İki Arada Bir Derede...
İki Arada Bir Derede...
Yıllardır birliktesiniz ve gayet mutlusunuz. Birlikte vakit
geçirmek, arkadaş davetlerine katılmak, arada sırada baş başa
yemeğe çıkmak gibi şeyler de sizi ilk günkü kadar
heyecanlandırıyor. Ama …
Değişen zaman ve yaşam şartlarının acımasızlığını da
hissediyorsunuz. Bırakın 2-3 sene öncesini, 2-3 ay önceki “siz”

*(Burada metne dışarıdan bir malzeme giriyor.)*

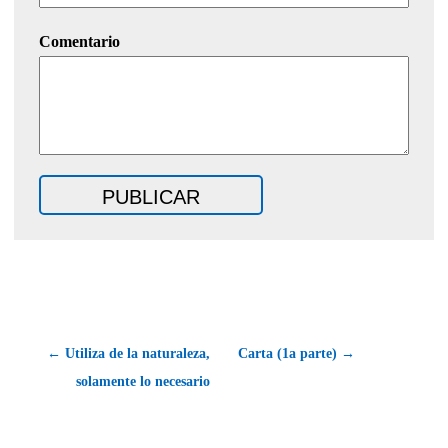
Comentario
← Utiliza de la naturaleza,
Carta (1a parte) →
solamente lo necesario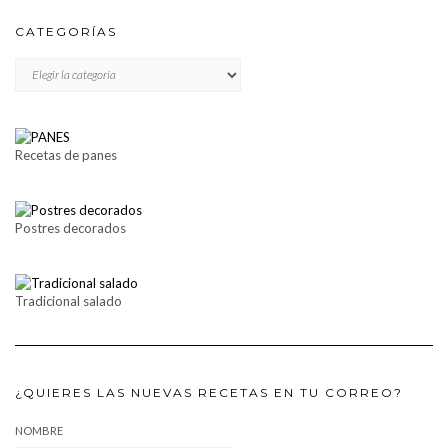
CATEGORÍAS
CATEGORÍAS
Recetas de panes
Postres decorados
Tradicional salado
¿QUIERES LAS NUEVAS RECETAS EN TU CORREO?
NOMBRE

bile şu ankinden farklı. Ve bir gün hayata bakışınızın,
isteklerinizin, hedeflerinizin değişmiş olduğunu fark ediyorsunuz.

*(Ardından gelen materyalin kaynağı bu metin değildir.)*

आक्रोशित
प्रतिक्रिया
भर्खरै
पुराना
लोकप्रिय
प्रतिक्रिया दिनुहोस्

Bu noktada ya birlikte olduğunuz kişiyle evleneceksiniz, ya da
karşılıklı anlaşıp bu ilişkiyi bitirecek ve yeni hedeflerin
peşinden koşacaksınız.
Eğer bu yol ayrımına geldiyseniz, mutlu bir beraberliği sonlandırıp
ardından mutsuz olmamak için her iki tarafın da dikkat etmesi
gereken şeyler olduğunu unutmamalısınız.
Öncelikle her iki tarafın da, birliktelikler ve evliliğin
birbirinden ayrı özelliklere sahip olduğunu kabul etmesi gerekiyor.

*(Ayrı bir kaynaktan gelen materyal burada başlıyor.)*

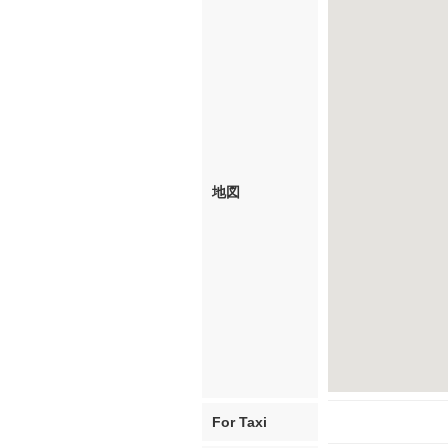
地図
For Taxi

Her şey düzgün giderken ve hiçbir probleminiz yokken, ilişkinin bir
şekilde size yetmediğini fark ederseniz şaşırmayın. Bu durum hem
erkek, hem de kadın için geçerli. Aşkın, mutlu bir evliliğin
olmazsa olmazlarından biri olduğunu, ancak tek başına yeterli
olmadığını da kabul etmek gerekir.
Bir ilişkide her iki taraf da karar verme aşamasına geldiğinde,
öncelikle evlilik konusundaki düşüncelerin ortaya dökülmesi
gerekir. Birlikte olunan süre boyunca yapılan gözlemler elbette bir
fikir verebilir ama en sağlıklısı bunu oturup açık açık konuşmak
olacaktır.
Evlilik söz konusu olduğunda kadın ve erkek, farklı çekincelere
sahip olabiliyor. Erkekler için hayat boyu tek bir kadına bağlılık,
kadınlar için ise çocuk, kariyer gibi sorular bir anda akılları
karıştırabiliyor. Ama her iki taraf da temel olarak tek bir konuda
çelişki yaşıyor: Sorumlulukların artması ve ne olursa olsun
özgürlüklerin bir kısmını kaybetmek. Bu konulardaki şüphelerinizi
açıkça masaya yatırıp doğru yanıtları bulmaya çalışın.